▶ **Task instructions**:
Output exactly the lines below, starting with the line that has "rational nicht begründen kann. Di" and going on through the line that has "Zwart hemeldak", both included, and no other lines.

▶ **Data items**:
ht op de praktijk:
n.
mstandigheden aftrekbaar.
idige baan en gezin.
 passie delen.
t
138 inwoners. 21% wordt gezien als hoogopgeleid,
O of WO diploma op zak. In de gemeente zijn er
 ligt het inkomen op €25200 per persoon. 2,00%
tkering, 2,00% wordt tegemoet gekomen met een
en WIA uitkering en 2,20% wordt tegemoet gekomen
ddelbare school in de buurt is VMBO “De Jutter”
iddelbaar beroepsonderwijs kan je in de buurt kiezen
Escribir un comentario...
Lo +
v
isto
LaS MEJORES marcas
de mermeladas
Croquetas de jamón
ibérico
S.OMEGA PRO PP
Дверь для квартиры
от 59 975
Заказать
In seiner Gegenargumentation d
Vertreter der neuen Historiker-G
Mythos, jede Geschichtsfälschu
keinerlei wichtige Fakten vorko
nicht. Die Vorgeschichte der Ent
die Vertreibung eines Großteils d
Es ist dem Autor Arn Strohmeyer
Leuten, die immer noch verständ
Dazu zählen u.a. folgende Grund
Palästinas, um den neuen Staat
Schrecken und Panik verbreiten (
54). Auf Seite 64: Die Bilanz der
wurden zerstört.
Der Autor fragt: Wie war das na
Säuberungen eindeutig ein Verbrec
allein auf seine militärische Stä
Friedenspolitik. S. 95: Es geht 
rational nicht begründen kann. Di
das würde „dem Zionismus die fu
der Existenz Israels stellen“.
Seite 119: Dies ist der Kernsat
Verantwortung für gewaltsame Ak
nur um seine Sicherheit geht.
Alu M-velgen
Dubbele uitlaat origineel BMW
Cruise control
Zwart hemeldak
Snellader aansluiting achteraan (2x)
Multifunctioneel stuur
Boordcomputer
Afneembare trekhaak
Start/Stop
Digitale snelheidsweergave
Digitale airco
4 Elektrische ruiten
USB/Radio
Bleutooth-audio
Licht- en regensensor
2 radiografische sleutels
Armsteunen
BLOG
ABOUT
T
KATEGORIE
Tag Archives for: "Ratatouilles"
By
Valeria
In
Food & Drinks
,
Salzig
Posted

▶ **Result below**:
rational nicht begründen kann. Di
das würde „dem Zionismus die fu
der Existenz Israels stellen“.
Seite 119: Dies ist der Kernsat
Verantwortung für gewaltsame Ak
nur um seine Sicherheit geht.
Alu M-velgen
Dubbele uitlaat origineel BMW
Cruise control
Zwart hemeldak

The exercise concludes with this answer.